Mr. Las Vegas is a unique show-biz figure—or two
By STEVE FRIESS
What this Wayne Newton is saying about the other Wayne Newton could seem convoluted and a bit vainglorious, but after speaking to him for a bit more than an hour, I think I’m getting it. He’s describing a scene filmed for Vegas Vacation that he successfully had nixed from the 1997 release.
The original script called for somebody called Wayne Newton to lecherously tell Beverly D’Angelo’s character, Ellen Griswold, that he wants her to become a “Newton broad.” She asks what that means and he tells her that it’s a woman who has had “a nose job, a boob job and a butt job.” Then Wayne would part a curtain to reveal 200 such women.

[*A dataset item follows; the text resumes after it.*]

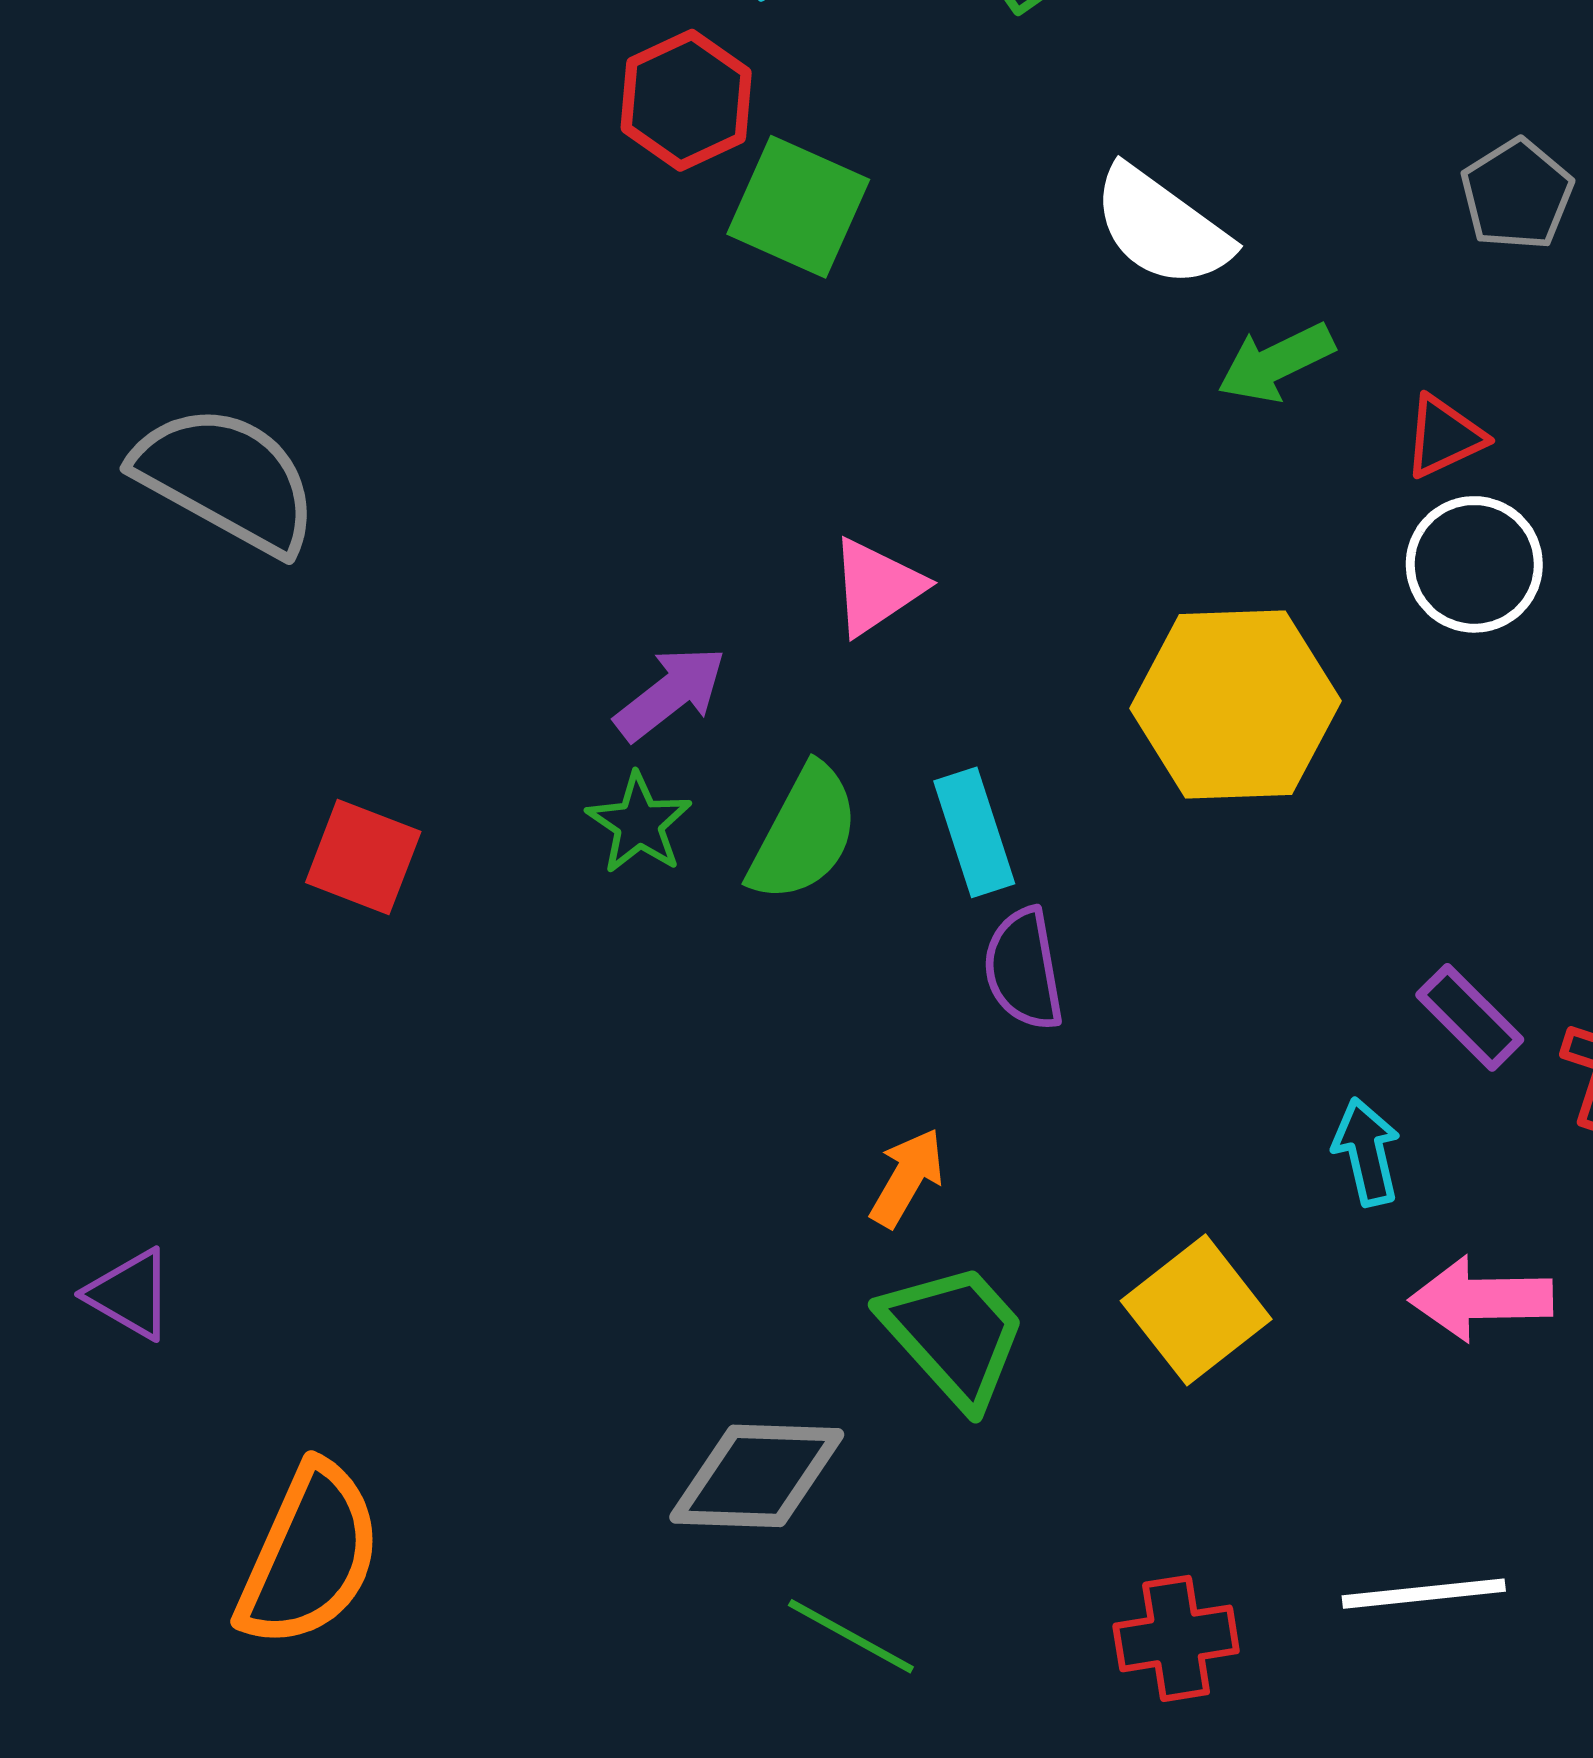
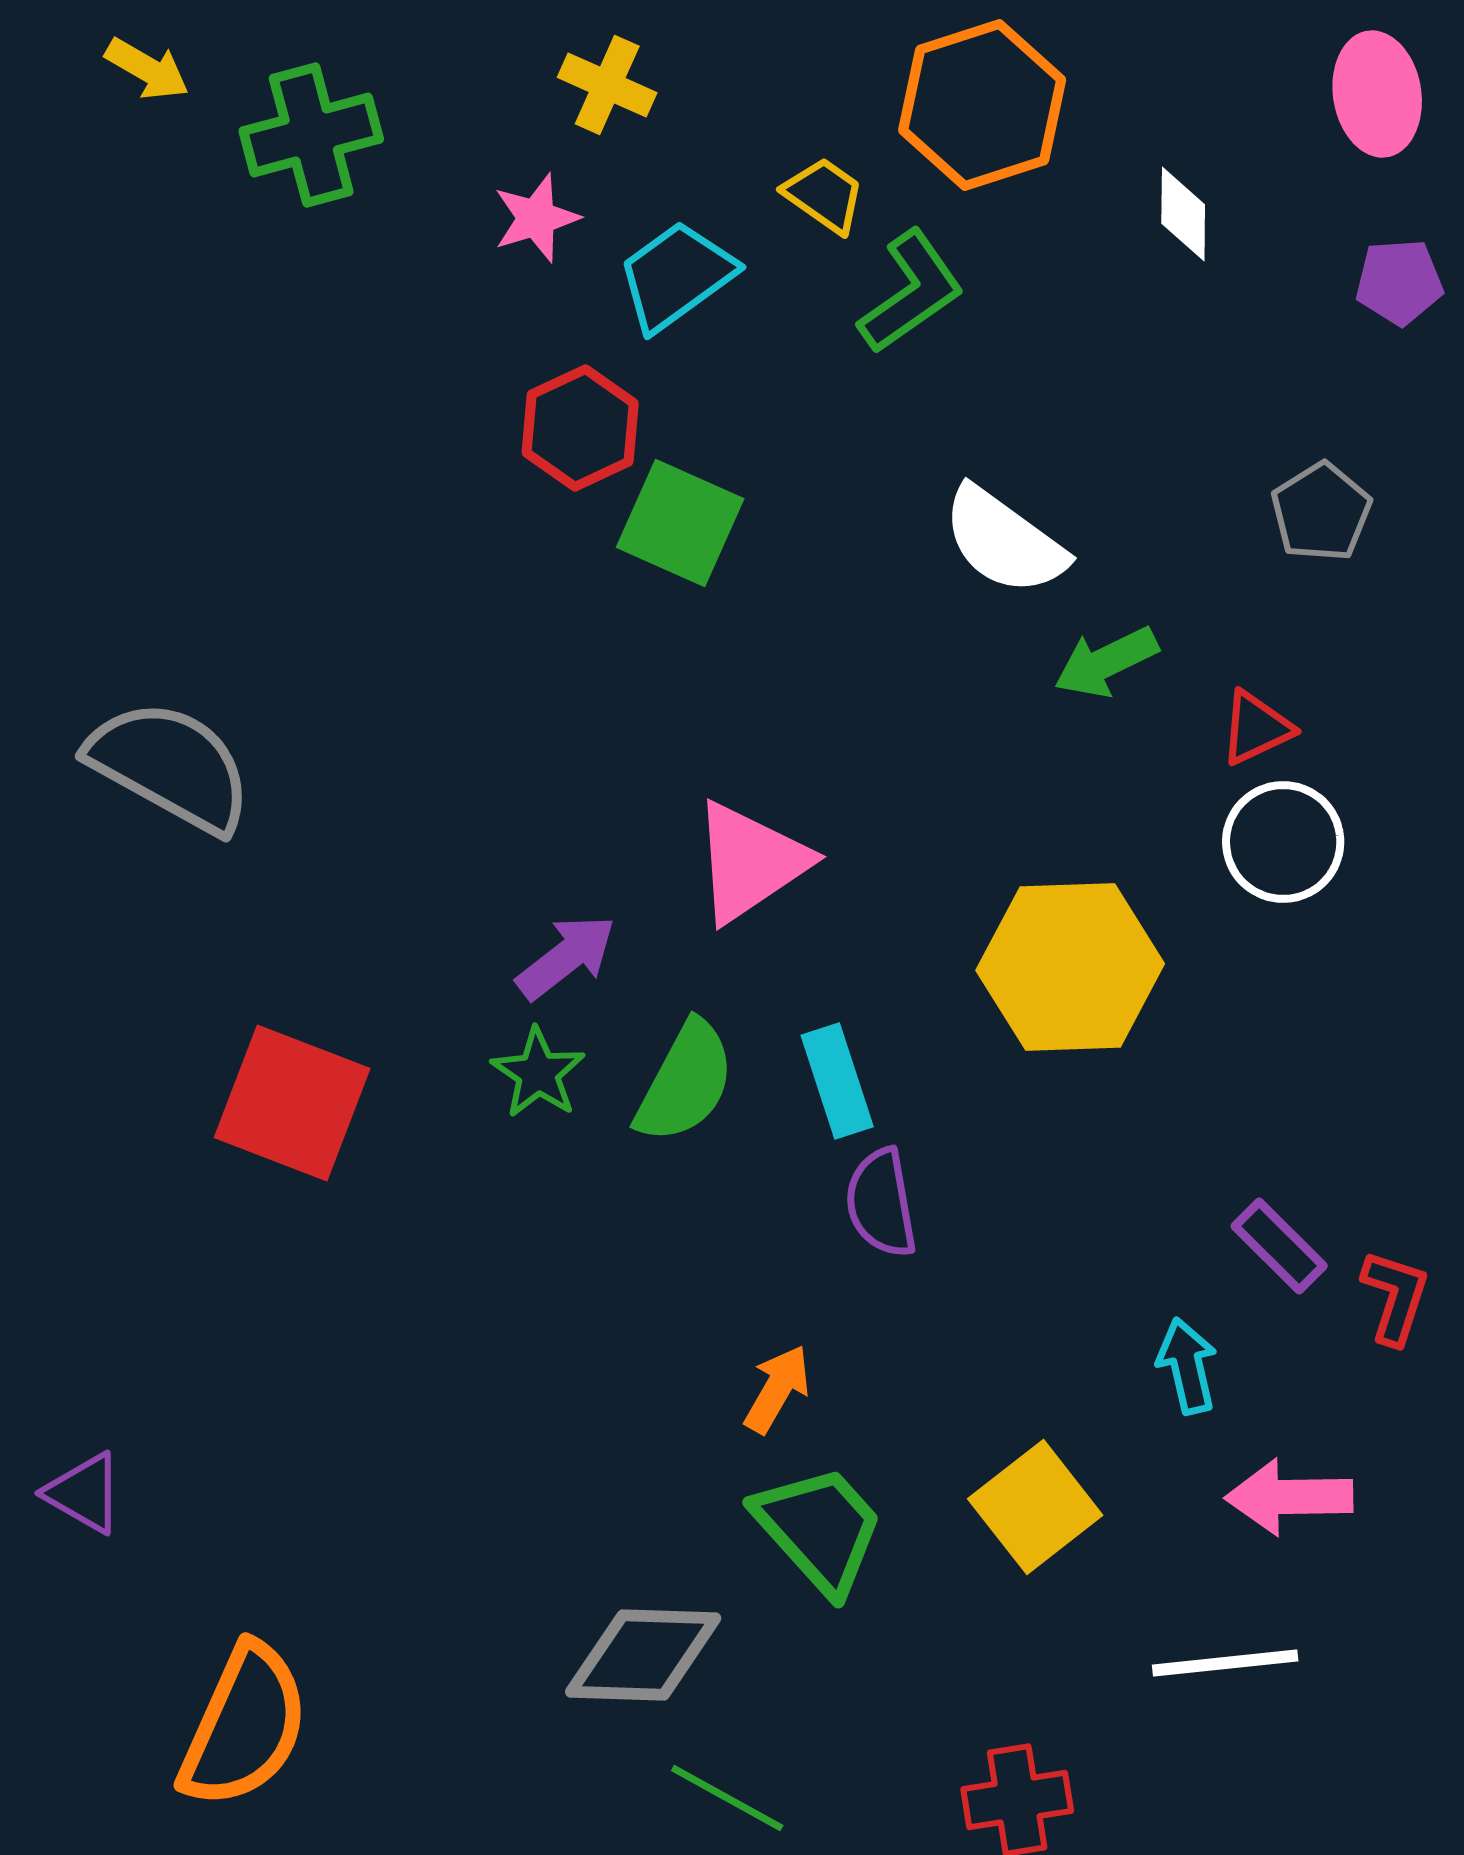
pink triangle: (877, 587) -> (750, 862), size x1.4
red square: (363, 857) -> (292, 1103), size x1.5
white line: (1424, 1594) -> (1225, 1663), moved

“When I got the script, I went to the director and I said, ‘This is one scene that Wayne Newton can’t do,’” he recalls. “Notice my verbiage. Not that I can’t do, that Wayne Newton can’t do. Wayne Newton is almost in some ways a third party. I almost become a protector of Wayne Newton that way. It becomes humorous, because they write things that Wayne Newton cannot say as Wayne Newton, you know?”
I do. I went into my first interview with the Wayner early this month with a very specific impression of what he’d be like, only to realize that there are at least two—and maybe more—Wayne Newtons.
In fact, Wayne Newton is a peculiar show-biz animal, the likes of which there may be no modern peer. Sure, there are actors like Michael Cera, Joe Pesci or Sandra Bullock who always play the same sort of characters, and there are personalities like Larry King or Oscar Goodman who pop up here and there as themselves.
But Wayne Newton is an actor and singer whose image has been so completely swallowed by a certain persona—the sunny, buffoonish, slightly-but-never-explicitly sleazy elevated-lounge-lizard representation of an older Vegas era—that his only choice is to play it on screen and stage.
In fact, I can be forgiven for expecting that Wayne Newton when we spoke, because that was the Wayne Newton I met the prior evening at a meet-and-greet before his show at the Tropicana. He appeared then in a black velour smoking jacket, with a grove of chest hair a-popping, kissing my female companion so frequently that half his smooches ended up in her hair because she wasn’t paying close enough attention.
Then he got on the stage in Once Before I Go, told his story from 15-year-old Vegas wunderkind to aging survivor of the tuxedo-clad Vegas era before a 23-piece orchestra, his voice significantly, uh, weathered and almost nobody in the audience caring a whit.